--- Travail à faire ---
[1] Dressez la liste de tous les artistes nommés dans l'extrait choisi sur Vilebrequin.
[2] Sélectionnez chaque ligne des enregistrements qui contient le mot "breathe".

--- Extrait choisi ---
Roland Herlory, CEO of Vilebrequin and of Sonia Rykiel - - Vilebrequin


 
Le lancement — qui met à l'honneur Sylvie Fleury, Kenny Scharf et John M Armleder — n'est qu'un des nombreux projets supervisés par Roland Herlory. Récemment, ce dernier a aussi été nommé PDG de Sonia Rykiel, après son acquisition par la société new-yorkaise G-III, qui a racheté Vilebrequin fin 2021. Heureusement, le dirigeant prévoit d'adopter la même approche stratégique pour la marque de luxe française rachetée par le groupe américain.
 
Cette attitude réfléchie est manifeste dans la dernière collaboration de Vilebrequin. Au départ, la marque avait prévu un quatuor, mais les idées de l'artiste afro-américaine Mickalene Thomas s'étant avérées trop complexes pour être concrétisées dans les temps, Vilebrequin a préféré repousser son lancement.

--- Données à utiliser ---
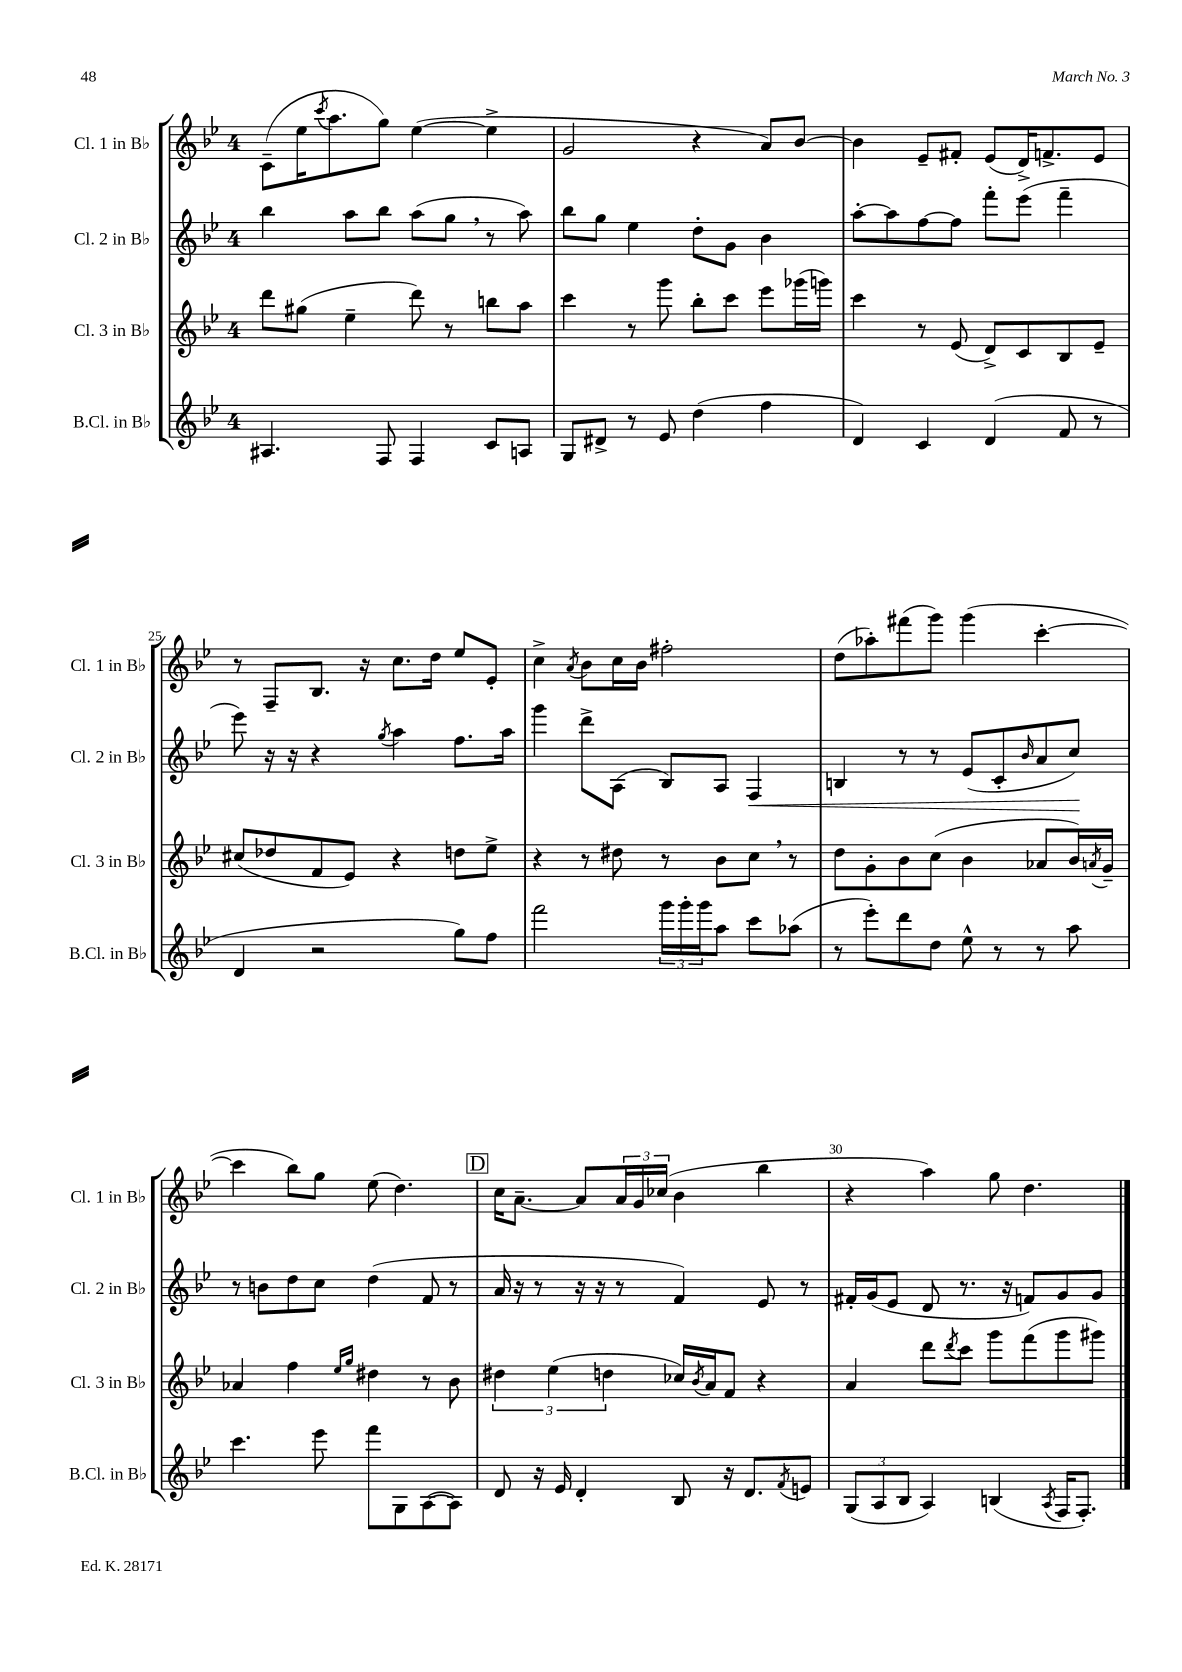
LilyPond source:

<<
\new StaffGroup <<
\new Staff = "s0" \with { instrumentName = "Cl. 1 in Bb" shortInstrumentName = "Cl. 1 in Bb" } {
    \clef treble \key bes \major \once \override Staff.TimeSignature.style = #'single-digit \time 4/4
    c'8--( ees''16 \acciaccatura { c'''8 } a''8. g''8) ees''4~( ees''4-> |
    g'2 r4 a'8) bes'8~ |
    bes'4 ees'8-- fis'8-. ees'8( d'16->) f'8.-> ees'8 |
    r8 f8-- bes8. r16 c''8. d''16 ees''8 ees'8-. |
    c''4-> \acciaccatura { a'8 } bes'8 c''16 bes'16 fis''2-. |
    d''8( aes''8-.) fis'''8( g'''8) g'''4( c'''4~-. |
    c'''4 bes''8) g''8 ees''8( d''4.) |
    \mark \markup { \box "D" } c''16 a'8.~-- a'8 \tuplet 3/2 { a'16 g'16 ces''16( } bes'4 bes''4 |
    r4 a''4) g''8 d''4. \bar "|." |
}
\new Staff = "s1" \with { instrumentName = "Cl. 2 in Bb" shortInstrumentName = "Cl. 2 in Bb" } {
    \clef treble \key bes \major \once \override Staff.TimeSignature.style = #'single-digit \time 4/4
    bes''4 a''8 bes''8 a''8( g''8 \breathe r8 a''8) |
    bes''8 g''8 ees''4 d''8-. g'8 bes'4 |
    a''8~-. a''8 f''8~ f''8 f'''8-. ees'''8( f'''4-- |
    ees'''8) r16 r16 r4 \acciaccatura { g''8 } a''4 f''8. a''16 |
    g'''4 d'''8-> a8( bes8) a8 f4\< |
    b4 r8 r8 ees'8( c'8-. \grace { bes'16 } a'8 c''8\!) |
    r8 b'8 d''8 c''8 d''4( f'8 r8 |
    \mark \markup { \box "D" } a'16 r16 r8 r16 r16 r8 f'4) ees'8 r8 |
    fis'16-. g'16( ees'8 d'8 r8. r16 f'8) g'8 g'8 \bar "|." |
}
\new Staff = "s2" \with { instrumentName = "Cl. 3 in Bb" shortInstrumentName = "Cl. 3 in Bb" } {
    \clef treble \key bes \major \once \override Staff.TimeSignature.style = #'single-digit \time 4/4
    d'''8 gis''8( ees''4-- d'''8) r8 b''8 a''8 |
    c'''4 r8 g'''8 bes''8-. c'''8 ees'''8 ges'''16( g'''16) |
    c'''4 r8 ees'8( d'8->) c'8 bes8 ees'8-- |
    cis''8( des''8 f'8 ees'8) r4 d''8 ees''8-> |
    r4 r8 dis''8 r8 bes'8 c''8 \breathe r8 |
    d''8 g'8-. bes'8 c''8( bes'4 aes'8 bes'16) \acciaccatura { a'8 } g'16-- |
    aes'4 f''4 \grace { ees''16 g''16 } dis''4 r8 bes'8 |
    \mark \markup { \box "D" } \tuplet 3/2 { dis''4 ees''4( d''4 } ces''16) \acciaccatura { bes'8 } a'16 f'8 r4 |
    a'4 d'''8 \acciaccatura { d'''8 } c'''8 g'''8 f'''8( g'''8 gis'''8) \bar "|." |
}
\new Staff = "s3" \with { instrumentName = "B.Cl. in Bb" shortInstrumentName = "B.Cl. in Bb" } {
    \clef treble \key bes \major \once \override Staff.TimeSignature.style = #'single-digit \time 4/4
    ais4. f8 f4 c'8 a8 |
    g8 dis'8-> r8 ees'8 d''4( f''4 |
    d'4) c'4 d'4( f'8 r8 |
    d'4 r2 g''8) f''8 |
    f'''2 \tuplet 3/2 { g'''16 g'''16-. g'''16 } a''8 c'''8 aes''8( |
    r8 ees'''8-.) d'''8 d''8 ees''8-^ r8 r8 a''8 |
    c'''4. ees'''8 f'''8 g8 a8~( a8) |
    \mark \markup { \box "D" } d'8 r16 ees'16 d'4-. bes8 r16 d'8. \acciaccatura { f'8 } e'8 |
    \tuplet 3/2 { g8( a8 bes8 } a4) b4( \acciaccatura { a8 } f16 f8.-.) \bar "|." |
}
>>
>>
\layout { \context { \Score currentBarNumber = #22 \override BarNumber.break-visibility = ##(#f #t #t) barNumberVisibility = #(every-nth-bar-number-visible 5) } }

--- Réponses aux exercices ---
[1] Sylvie Fleury, Kenny Scharf, John M Armleder, Mickalene Thomas

[2]
    bes''4 a''8 bes''8 a''8( g''8 \breathe r8 a''8) |
    r4 r8 dis''8 r8 bes'8 c''8 \breathe r8 |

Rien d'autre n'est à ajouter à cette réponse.